Note that whether data are i.i.d. to some extent depends on the population you want to make inference about. If your population is all images in one database, and you draw randomly from that database only, this can be taken as i.i.d. However it is not i.i.d. if in fact your population of interest is all images on the web, because then the specific database may not be representative (for example because it has very many animal images) and the fact that all images come from the same database makes them dependent. The difference is that in one case the fact that there are many animal pictures is a feature of the population of interest, and given this the images are independent. In the other case the fact that there are many animal pictures is not a feature of the population, but a result of all your images being from the same database, which makes then dependent relative to the more general population.

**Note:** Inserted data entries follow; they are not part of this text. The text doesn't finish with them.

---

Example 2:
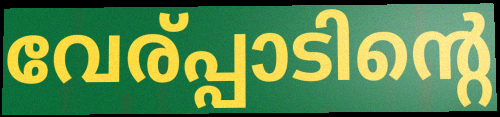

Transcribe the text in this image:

വേര്പ്പാടിന്റെ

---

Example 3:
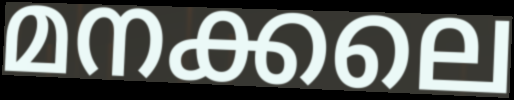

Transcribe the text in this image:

മനക്കലെ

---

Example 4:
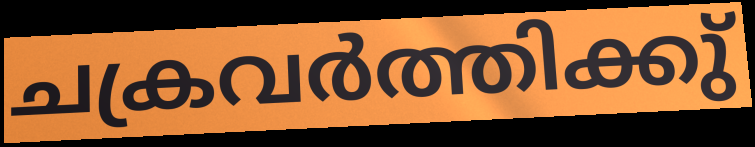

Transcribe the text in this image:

ചക്രവർത്തിക്കു്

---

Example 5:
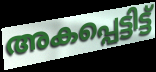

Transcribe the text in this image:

അകപ്പെട്ടിട്ട്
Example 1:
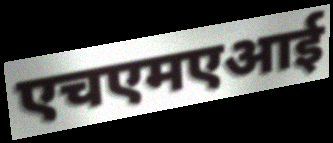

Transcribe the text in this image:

एचएमएआई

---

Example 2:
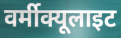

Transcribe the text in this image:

वर्मीक्यूलाइट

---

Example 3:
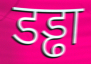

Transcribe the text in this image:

डड्ढा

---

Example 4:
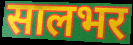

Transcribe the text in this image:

सालभर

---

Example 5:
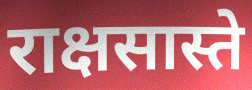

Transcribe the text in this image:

राक्षसास्ते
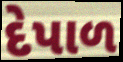
દેપાળ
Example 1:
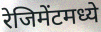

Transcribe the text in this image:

रेजिमेंटमध्ये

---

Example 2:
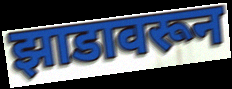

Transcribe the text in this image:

झाडावरून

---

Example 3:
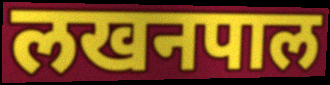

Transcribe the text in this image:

लखनपाल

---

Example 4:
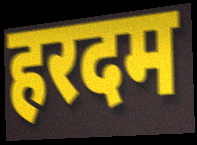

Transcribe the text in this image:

हरदम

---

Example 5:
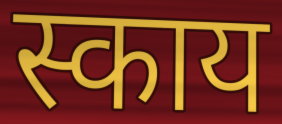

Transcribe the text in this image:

स्काय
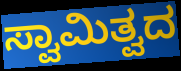
ಸ್ವಾಮಿತ್ವದ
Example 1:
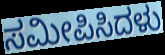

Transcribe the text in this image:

ಸಮೀಪಿಸಿದಳು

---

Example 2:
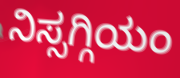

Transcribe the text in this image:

ನಿಸ್ಸಗ್ಗಿಯಂ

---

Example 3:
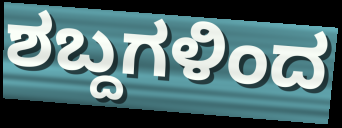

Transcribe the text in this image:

ಶಬ್ದಗಳಿಂದ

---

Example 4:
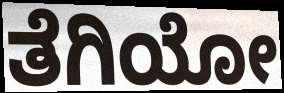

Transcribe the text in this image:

ತೆಗಿಯೋ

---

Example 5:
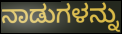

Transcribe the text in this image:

ನಾಡುಗಳನ್ನು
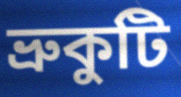
ভ্ৰুকুটি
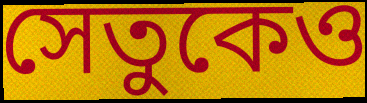
সেতুকেও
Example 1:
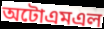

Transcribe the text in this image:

অটোএমএল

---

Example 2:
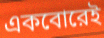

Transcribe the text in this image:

একবোরেই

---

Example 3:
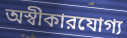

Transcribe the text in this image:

অস্বীকারযোগ্য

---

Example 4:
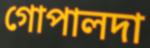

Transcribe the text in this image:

গোপালদা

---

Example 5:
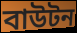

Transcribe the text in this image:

বাউটন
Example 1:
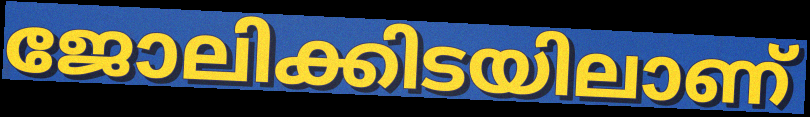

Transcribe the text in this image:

ജോലിക്കിടയിലാണ്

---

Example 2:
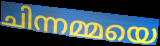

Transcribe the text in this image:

ചിന്നമ്മയെ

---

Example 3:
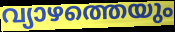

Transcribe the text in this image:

വ്യാഴത്തെയും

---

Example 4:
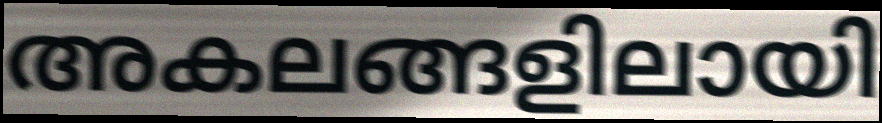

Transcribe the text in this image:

അകലങ്ങളിലായി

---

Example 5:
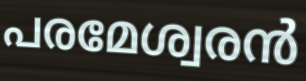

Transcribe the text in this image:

പരമേശ്വരൻ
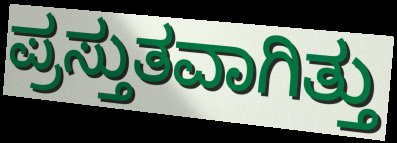
ಪ್ರಸ್ತುತವಾಗಿತ್ತು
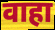
वाहा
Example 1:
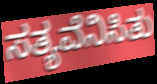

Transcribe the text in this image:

PS: Somebody could argue that (1) above implies (2), because if there's dependence as suggested in (2), it actually means that you didn't sample truly randomly from the same population. This objection is true if "random draw" is interpreted accordingly, however I think it's useful to make this distinction to make clearer how identity and independence can go wrong in different ways.
PPS: Note that "i.i.d." is not a property of the images per se, but rather of your way of drawing them from a well-defined population.
A: You can think of the images as realizations of matrix or tensor random variables, even regular vector random variables if you flatten each image to a vector, the same way that we think of any other observations as realizations of random variables. So before we have realizations of the random variables, we just have the random variables.
Once we see images as vector random variables, “iid” means the same as always. Yes, there are relationships between the pixels of an individual image, same as there are relationships between the components of a multivariate normal distribution with a non-diagonal covariance matrix. The “independent” and “identical” means across observations, not within.